Not perhaps. Definitely!  If you take into account a candidate's ability, motivation and attitude to make an impact as a so-called financial services market or industry insider, what does that say about the candidate? As an MD two levels below the CEO of a New York global investment bank and brokerage firm confided to me: "I can hire. Important work needs to be done around here and you don't need to be a genius to figure out what our problems are. It's literally front page news. The issue is that the level of talent required to fix our current pressing problems aren't for the most part employed by our organization or by our competition. They're not coming from our campus recruitment efforts nor are they being promoted internally.

That said, we compete for example with other Wall Street firms in equities prime brokerage. We're not currently a top three player on the prime brokerage league tables. If a candidate can walk in here and show us how they concretely catapulted their prime brokerage division into a top three position, I want to know about that candidate regardless of our formally approved openings."

Greg MacSweeney
Greg MacSweeney,
User Rank: Author
8/20/2014 | 5:41:01 PM
Re: How far do you go before the interview?
I'm sure any business would hire anyone who could vault the company into the top 3 of their market, but that's a pretty tall order.
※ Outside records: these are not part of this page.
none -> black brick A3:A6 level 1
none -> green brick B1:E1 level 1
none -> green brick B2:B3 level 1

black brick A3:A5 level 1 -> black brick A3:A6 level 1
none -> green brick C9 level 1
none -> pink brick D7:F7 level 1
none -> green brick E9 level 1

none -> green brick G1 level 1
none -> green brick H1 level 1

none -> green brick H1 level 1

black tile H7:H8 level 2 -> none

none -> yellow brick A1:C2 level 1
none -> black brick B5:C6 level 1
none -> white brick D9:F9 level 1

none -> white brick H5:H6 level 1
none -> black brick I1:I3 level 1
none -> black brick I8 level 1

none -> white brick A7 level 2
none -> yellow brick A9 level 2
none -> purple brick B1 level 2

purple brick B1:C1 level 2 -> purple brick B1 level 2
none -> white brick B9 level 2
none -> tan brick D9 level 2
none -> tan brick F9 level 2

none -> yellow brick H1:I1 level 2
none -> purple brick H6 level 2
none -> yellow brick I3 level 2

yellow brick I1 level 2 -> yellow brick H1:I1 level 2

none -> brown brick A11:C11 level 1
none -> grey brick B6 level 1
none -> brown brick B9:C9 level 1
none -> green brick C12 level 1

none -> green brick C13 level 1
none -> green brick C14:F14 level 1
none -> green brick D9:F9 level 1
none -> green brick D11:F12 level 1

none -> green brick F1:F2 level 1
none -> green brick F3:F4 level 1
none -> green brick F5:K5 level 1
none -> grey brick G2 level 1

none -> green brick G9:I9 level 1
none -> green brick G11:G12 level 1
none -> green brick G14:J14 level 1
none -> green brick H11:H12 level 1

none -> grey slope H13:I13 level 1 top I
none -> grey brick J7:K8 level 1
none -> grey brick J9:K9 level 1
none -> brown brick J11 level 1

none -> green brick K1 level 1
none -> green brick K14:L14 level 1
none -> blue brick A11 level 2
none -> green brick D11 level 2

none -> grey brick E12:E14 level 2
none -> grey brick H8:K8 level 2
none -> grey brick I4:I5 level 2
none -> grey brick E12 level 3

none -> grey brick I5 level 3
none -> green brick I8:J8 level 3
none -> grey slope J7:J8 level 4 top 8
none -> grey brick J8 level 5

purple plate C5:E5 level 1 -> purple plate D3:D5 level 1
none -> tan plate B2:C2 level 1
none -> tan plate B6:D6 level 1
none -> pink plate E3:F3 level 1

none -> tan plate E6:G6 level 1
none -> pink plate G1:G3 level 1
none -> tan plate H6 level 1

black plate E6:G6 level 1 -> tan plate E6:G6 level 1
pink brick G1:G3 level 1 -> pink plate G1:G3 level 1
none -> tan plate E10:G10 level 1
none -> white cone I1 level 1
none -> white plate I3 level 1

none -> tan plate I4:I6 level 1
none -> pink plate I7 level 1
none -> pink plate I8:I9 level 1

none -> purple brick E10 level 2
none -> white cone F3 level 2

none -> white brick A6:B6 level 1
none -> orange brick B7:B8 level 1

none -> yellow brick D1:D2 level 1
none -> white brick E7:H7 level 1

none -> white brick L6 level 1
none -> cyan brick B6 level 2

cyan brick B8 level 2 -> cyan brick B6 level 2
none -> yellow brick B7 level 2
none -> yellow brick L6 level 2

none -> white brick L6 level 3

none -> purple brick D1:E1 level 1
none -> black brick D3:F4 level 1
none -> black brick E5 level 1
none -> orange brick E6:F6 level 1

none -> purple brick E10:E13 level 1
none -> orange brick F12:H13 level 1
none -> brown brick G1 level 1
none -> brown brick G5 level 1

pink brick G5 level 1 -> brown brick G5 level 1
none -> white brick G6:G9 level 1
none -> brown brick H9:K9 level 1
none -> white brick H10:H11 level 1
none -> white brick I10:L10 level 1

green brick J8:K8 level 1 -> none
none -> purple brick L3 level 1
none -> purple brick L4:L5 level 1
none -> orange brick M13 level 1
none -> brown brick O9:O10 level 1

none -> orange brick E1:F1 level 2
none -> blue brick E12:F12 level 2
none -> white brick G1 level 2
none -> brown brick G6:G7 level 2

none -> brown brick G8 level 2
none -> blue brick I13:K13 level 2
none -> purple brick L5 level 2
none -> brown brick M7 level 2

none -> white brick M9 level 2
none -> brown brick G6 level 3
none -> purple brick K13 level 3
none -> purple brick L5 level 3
Very rarely does someone come along who claims they could do that. And if they did come along, I'm sure that any hiring manager would be very skeptical. (maybe i'm too jaded, but that's just me!)
User Rank: Moderator
8/27/2014 | 8:14:01 AM
do your homework
I agree. 

As a hiring manager, I'm boggled by the number of candidates who come to a job interview with little knowlege about the company or the position. And many of these are mid level or senior candidates who have been in the industry for years.

At the very least, do a couple of web searches about the company, the bank, the people who you are meeting with, and come prepared.